By the deal’s close last August, 97 per cent of DPCM’s shareholders had redeemed their stock, leaving just US$9-million for D-Wave. That was less than the merger’s US$11.5-million deal costs. More than half the US$40-million raised by D-Wave went to repay a venture loan.
D-Wave’s funding plan had flopped, and it now had the added costs of running a public company. The SPAC deal “did not solve their financial issue,” Mr. Brown said.
The company’s future remains uncertain. Can it find funding at a time when investors are hesitant to back unprofitable tech companies? Will it slash costs like other tech companies? Will PSP step up again? (A PSP spokeswoman declined to comment.)
D-Wave has a lot of technology and 200 patents and “I think someone will take it out,” said Mr. Fong.
Selling D-Wave could present a dilemma for the government, which has championed Canada’s quantum industry as part of its innovation agenda. Ottawa has faced criticism for doing little to help build homegrown tech giants. D-Wave may be challenged, but it is Canada’s most commercially advanced quantum company.
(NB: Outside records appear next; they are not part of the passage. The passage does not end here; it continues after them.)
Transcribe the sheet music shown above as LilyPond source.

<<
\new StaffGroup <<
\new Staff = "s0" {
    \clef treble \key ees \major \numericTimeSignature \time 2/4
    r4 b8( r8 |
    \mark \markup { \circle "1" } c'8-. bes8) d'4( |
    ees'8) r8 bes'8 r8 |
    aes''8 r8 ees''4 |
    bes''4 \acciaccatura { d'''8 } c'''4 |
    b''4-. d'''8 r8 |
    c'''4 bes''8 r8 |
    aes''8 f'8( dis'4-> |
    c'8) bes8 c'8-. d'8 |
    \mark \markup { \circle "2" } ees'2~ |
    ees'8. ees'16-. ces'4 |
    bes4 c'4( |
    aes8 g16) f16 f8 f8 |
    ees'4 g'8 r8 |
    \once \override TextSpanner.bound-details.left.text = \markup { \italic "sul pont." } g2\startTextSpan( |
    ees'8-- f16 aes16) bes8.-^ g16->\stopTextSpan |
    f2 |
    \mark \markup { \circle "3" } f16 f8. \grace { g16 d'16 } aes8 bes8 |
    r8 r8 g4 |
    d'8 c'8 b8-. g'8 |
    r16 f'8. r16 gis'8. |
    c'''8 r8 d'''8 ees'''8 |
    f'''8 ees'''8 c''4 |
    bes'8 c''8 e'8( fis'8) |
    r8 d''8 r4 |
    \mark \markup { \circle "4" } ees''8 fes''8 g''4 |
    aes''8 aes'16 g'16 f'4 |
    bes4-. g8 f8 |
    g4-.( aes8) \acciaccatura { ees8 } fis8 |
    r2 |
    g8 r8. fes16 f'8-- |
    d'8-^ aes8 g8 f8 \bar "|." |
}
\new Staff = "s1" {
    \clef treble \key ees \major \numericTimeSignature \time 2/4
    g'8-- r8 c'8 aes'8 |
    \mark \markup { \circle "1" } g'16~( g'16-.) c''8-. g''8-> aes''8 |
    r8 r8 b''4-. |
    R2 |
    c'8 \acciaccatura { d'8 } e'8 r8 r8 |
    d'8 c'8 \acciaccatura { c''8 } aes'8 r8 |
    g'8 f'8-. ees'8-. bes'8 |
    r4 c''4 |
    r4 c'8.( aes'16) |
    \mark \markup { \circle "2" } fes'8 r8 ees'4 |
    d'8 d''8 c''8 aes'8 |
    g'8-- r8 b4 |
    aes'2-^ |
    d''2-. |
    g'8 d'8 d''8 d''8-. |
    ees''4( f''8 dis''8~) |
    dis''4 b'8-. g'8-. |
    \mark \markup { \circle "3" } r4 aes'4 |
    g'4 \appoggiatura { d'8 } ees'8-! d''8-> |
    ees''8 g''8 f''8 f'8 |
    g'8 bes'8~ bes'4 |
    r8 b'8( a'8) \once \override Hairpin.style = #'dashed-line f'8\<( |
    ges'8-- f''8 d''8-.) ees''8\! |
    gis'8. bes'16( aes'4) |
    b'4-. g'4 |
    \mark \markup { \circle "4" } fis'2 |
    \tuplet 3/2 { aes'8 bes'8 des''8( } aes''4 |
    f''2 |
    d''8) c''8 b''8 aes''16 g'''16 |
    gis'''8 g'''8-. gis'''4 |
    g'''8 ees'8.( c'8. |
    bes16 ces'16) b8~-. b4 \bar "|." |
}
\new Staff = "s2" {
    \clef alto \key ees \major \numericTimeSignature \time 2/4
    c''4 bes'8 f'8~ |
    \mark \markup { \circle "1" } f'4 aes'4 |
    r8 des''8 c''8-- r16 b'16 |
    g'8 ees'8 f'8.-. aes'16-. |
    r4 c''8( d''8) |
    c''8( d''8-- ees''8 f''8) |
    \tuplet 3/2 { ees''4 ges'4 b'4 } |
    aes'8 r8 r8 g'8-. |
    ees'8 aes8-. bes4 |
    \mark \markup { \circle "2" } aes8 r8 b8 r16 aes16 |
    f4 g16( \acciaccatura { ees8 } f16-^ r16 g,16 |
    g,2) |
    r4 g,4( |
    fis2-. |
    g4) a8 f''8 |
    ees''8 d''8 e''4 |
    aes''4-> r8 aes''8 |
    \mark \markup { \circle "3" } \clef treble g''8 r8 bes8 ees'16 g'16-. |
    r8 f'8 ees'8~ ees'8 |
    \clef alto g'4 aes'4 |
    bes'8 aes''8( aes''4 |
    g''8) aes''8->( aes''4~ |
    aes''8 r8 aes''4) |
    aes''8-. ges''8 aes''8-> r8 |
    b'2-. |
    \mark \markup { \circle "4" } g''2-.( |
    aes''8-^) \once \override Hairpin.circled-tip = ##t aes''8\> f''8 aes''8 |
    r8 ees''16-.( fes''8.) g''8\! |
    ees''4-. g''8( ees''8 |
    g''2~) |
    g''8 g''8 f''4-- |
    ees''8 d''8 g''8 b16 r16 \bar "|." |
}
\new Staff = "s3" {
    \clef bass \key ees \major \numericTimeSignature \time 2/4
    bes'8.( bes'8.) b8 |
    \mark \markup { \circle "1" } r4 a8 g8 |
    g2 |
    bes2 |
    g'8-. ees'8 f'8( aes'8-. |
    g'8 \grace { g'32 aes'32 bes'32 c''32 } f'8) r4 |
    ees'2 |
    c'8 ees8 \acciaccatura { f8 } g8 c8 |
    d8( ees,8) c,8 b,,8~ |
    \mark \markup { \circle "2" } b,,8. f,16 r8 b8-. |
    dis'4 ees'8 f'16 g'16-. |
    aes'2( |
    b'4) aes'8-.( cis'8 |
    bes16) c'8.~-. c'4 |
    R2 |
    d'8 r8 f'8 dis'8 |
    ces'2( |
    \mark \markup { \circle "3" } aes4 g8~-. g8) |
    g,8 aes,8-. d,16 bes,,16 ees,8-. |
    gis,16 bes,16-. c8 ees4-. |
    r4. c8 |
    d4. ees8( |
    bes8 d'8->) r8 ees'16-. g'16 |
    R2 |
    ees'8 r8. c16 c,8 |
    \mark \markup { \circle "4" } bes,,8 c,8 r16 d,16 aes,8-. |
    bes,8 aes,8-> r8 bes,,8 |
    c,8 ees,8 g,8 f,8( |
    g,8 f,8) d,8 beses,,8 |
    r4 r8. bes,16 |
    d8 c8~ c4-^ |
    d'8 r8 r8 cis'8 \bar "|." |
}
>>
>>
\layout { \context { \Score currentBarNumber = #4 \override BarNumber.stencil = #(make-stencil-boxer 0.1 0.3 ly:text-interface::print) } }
Ottawa could thwart foreign takeovers and is entitled to immediate repayment, upon a change of control, of a $40-million contribution to D-Wave in 2020 if the government doesn’t approve of the deal. But would it do so if such a move threatened D-Wave’s existence?
D-Wave’s predicament “is inevitable gravity coming down on a 24-year-old startup which has raised a tonne of money and hasn’t got a lot to show for it,” said Mr. Brown.